As for medications, he advised starting with lower doses, perhaps 50%, because older people are less tolerant of medication. And beware of oversedation, dizziness, and lowered blood pressure, which can lead to falls. A hip fracture can “spiral down to someone’s demise very quickly,” he said.

Here’s a closer look at Dr. Agronin’s comments regarding specific medications.

  • Antipsychotics: “Every antipsychotic has been used for agitation,” he said, “and they probably have the best efficacy,” compared with other drugs. But the risk of side effects is moderate to high, and atypical antipsychotics have a black-box warning about their use in dementia-related psychosis in elderly patients. Also, discontinuation of antipsychotics can trigger worsening symptoms in some patients. There has been tremendous controversy in recent years over the use of antipsychotics in older patients, but other drugs might be less effective than antipsychotics while still having similar side effect profiles, he said. And clinicians might be too cautious about doses even when they do use these drugs.
  • Benzodiazepines: They can work quickly but come with a risk of sedation.

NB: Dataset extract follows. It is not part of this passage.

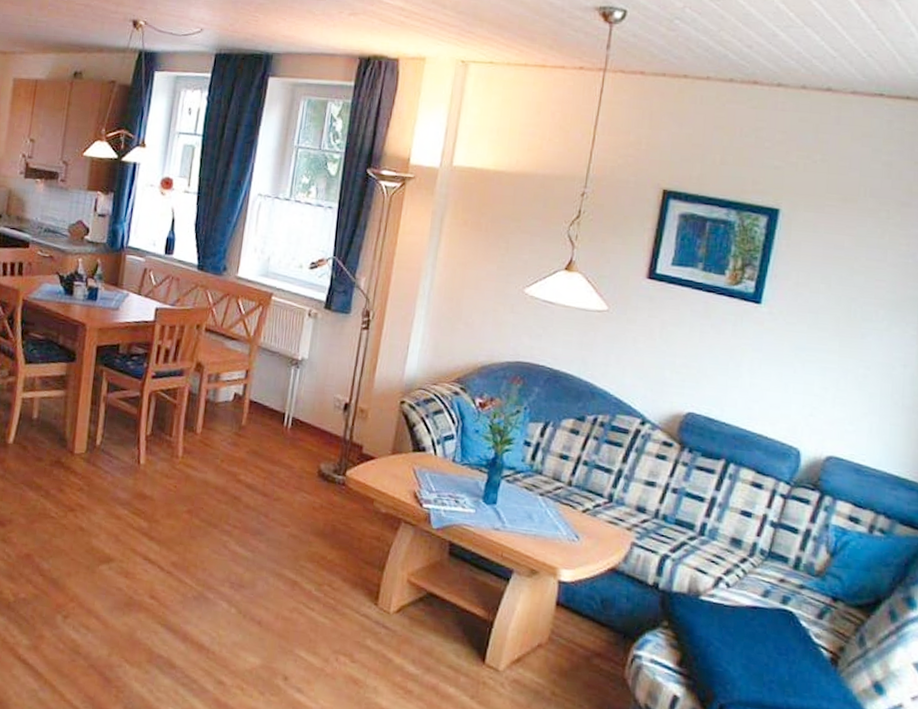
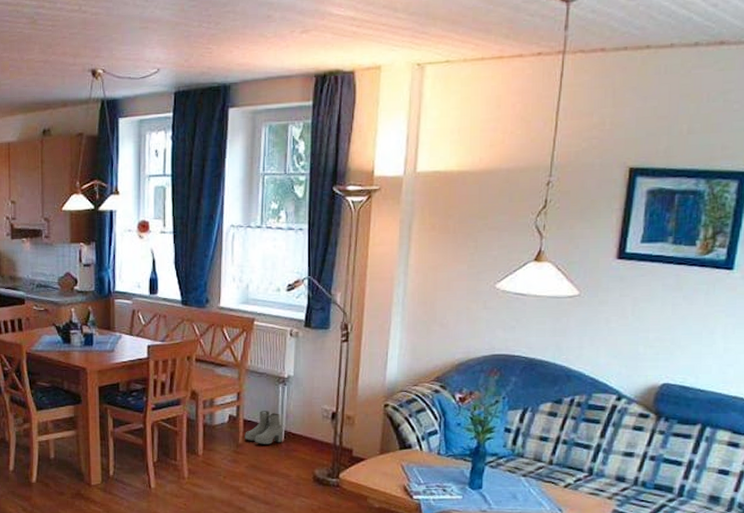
boots: none [248,392,291,430] -> present [245,411,283,444]

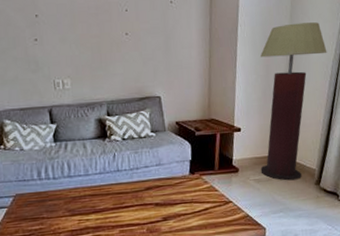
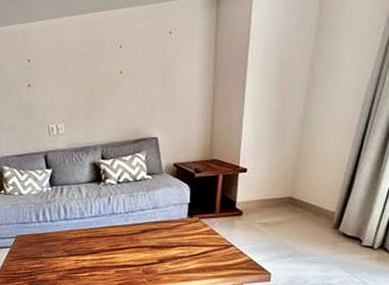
floor lamp: present [260,22,327,181] -> none [268,41,361,225]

Trazodone is an “excellent” alternative to reduce agitation in the short-term, he said.
  • Antidepressants: These drugs can address underlying depression. Study results have been mixed.
  • Mood stabilizers: Study results are mixed. “Unfortunately, in many situations [clinicians] get scared away from antipsychotics and use mood stabilizers, but there is less data for them in terms of efficacy, and there are a lot of side effects that have to be monitored,” he said.

Dr. Agronin is the author of “How We Age (Da Capo Lifelong Books, 2012) and “The End of Old Age (Da Capo Lifelong Books, 2018). He has no relevant disclosures.